Comecei a apreciar cada parada em minha vida, tanto no sentido metafórico quanto literal. Em vez de ser um tempo desperdiçado, cada parada se tornou uma oportunidade para adquirir paciência e a perspectiva que só vem por meio da espera. Assim como cada luz vermelha do semáforo está justaposta a uma luz verde numa direção diferente, descobri que cada parada em minha vida abre uma avenida para crescimento, só não necessariamente da forma que eu havia planejado até então. Em vez de me concentrar nas decepções, comecei a me deleitar na oportunidade de progresso que cada reviravolta inesperada trazia.

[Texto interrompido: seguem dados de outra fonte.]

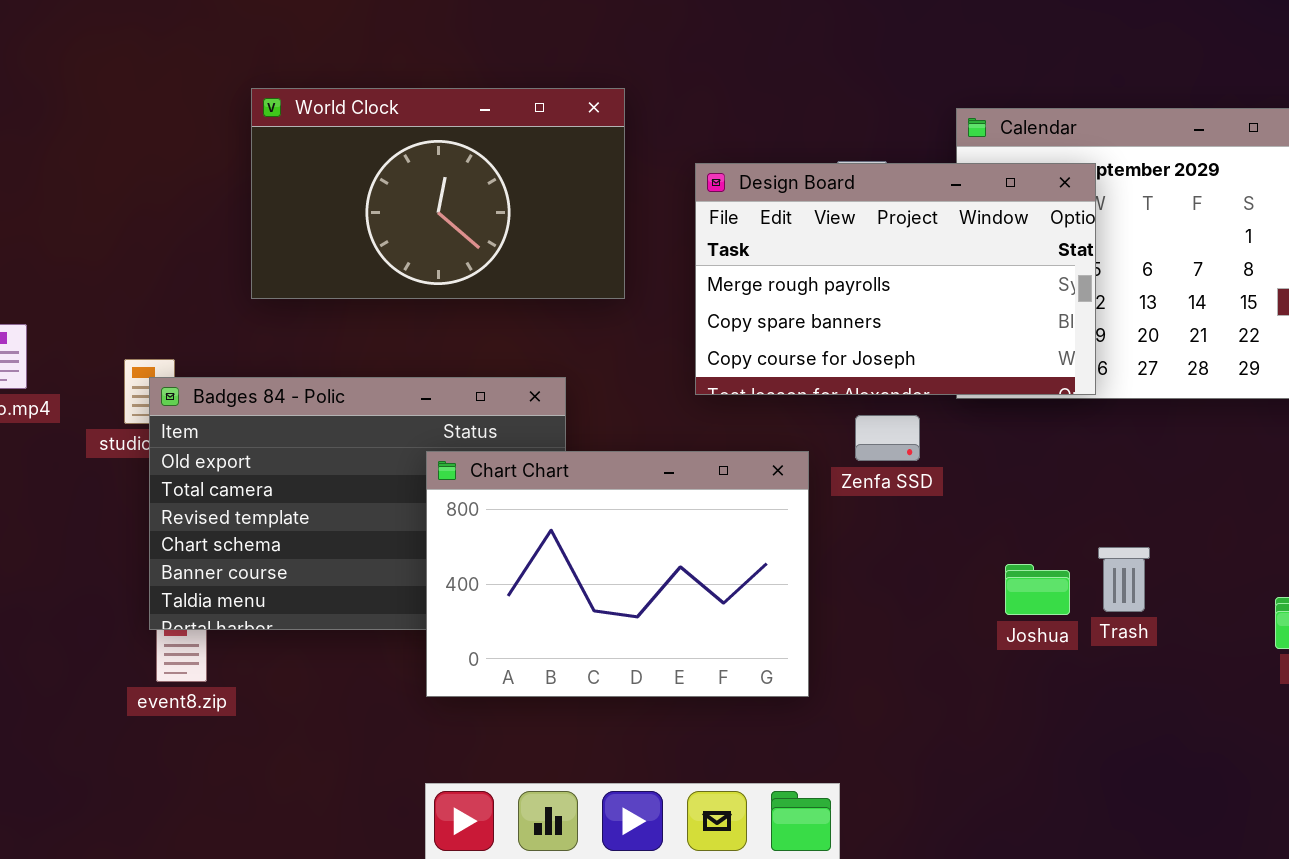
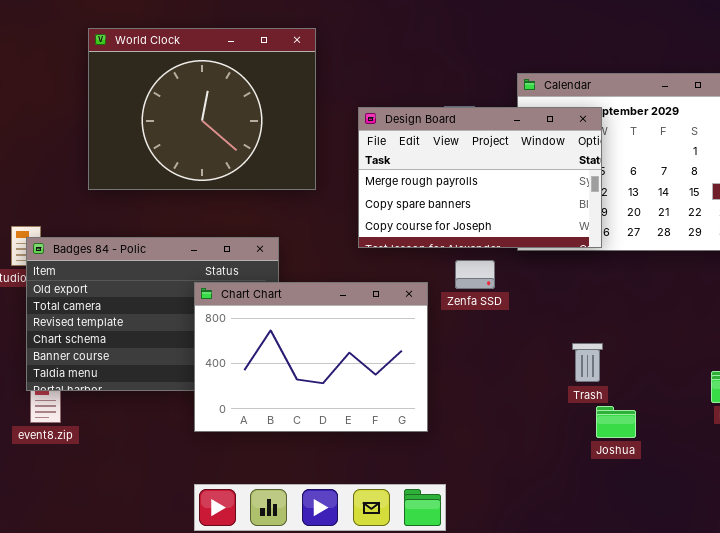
World Clock: [251,88,625,299] -> [88,28,316,190], resized
Trash: [1098,547,1150,612] -> [572,343,603,382], moved
Joshua: [1005,564,1070,615] -> [596,406,636,438], moved

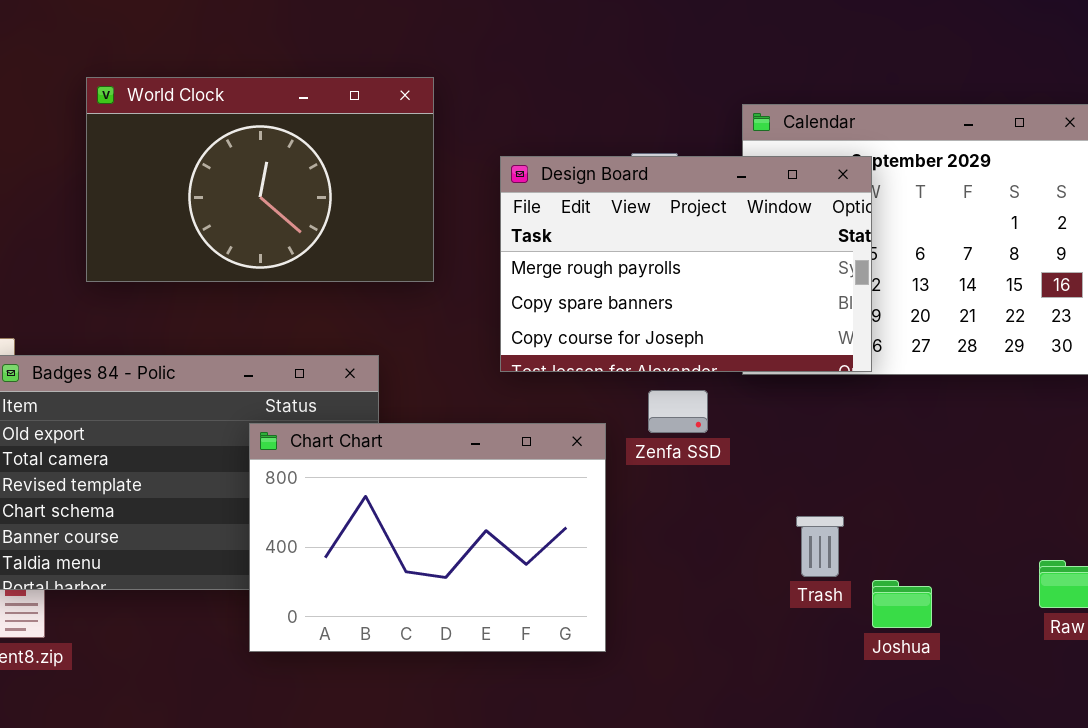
World Clock: [88,28,316,190] -> [86,77,434,282], resized
Trash: [572,343,603,382] -> [796,516,844,577], moved
Joshua: [596,406,636,438] -> [872,580,932,628], moved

Concentrar-nos no Salvador
“Uma questão de vital importância é: ‘Onde depositamos nossa fé?’ Estaria ela focalizada unicamente em sermos libertados da dor e do sofrimento, ou firmemente centralizada em Deus, o Pai, em Seu santo plano e em Jesus Cristo e Sua Expiação?”4 — Élder Donald L. Hallstrom
Dois longos anos depois de meu primeiro aborto espontâneo, dei à luz um belo menino saudável. Durante o tempo que se passou até a chegada desse alegre dia para nossa família, aprendi que Jesus Cristo não sofreu por mim para remover todo o sofrimento de minha vida. Em vez disso, Ele sofreu para que eu pudesse ser fortalecida e crescesse com os desafios que enfrento. Embora os momentos angustiantes de perda e os longos meses de espera ainda sejam dolorosos de serem lembrados, eles se tornaram um tesouro em minha vida. Naqueles momentos sagrados, entendi como o Salvador conhece individualmente meu sofrimento. Ele me amparou de uma forma que somente alguém que conhece meus pesares pessoais poderia amparar. Embora a oposição em nossa vida muitas vezes pareça arruinar nossos planos para o progresso, o Senhor usa essa oposição para nos impulsionar a um fim maior: conhecer Seu amor e continuar nele.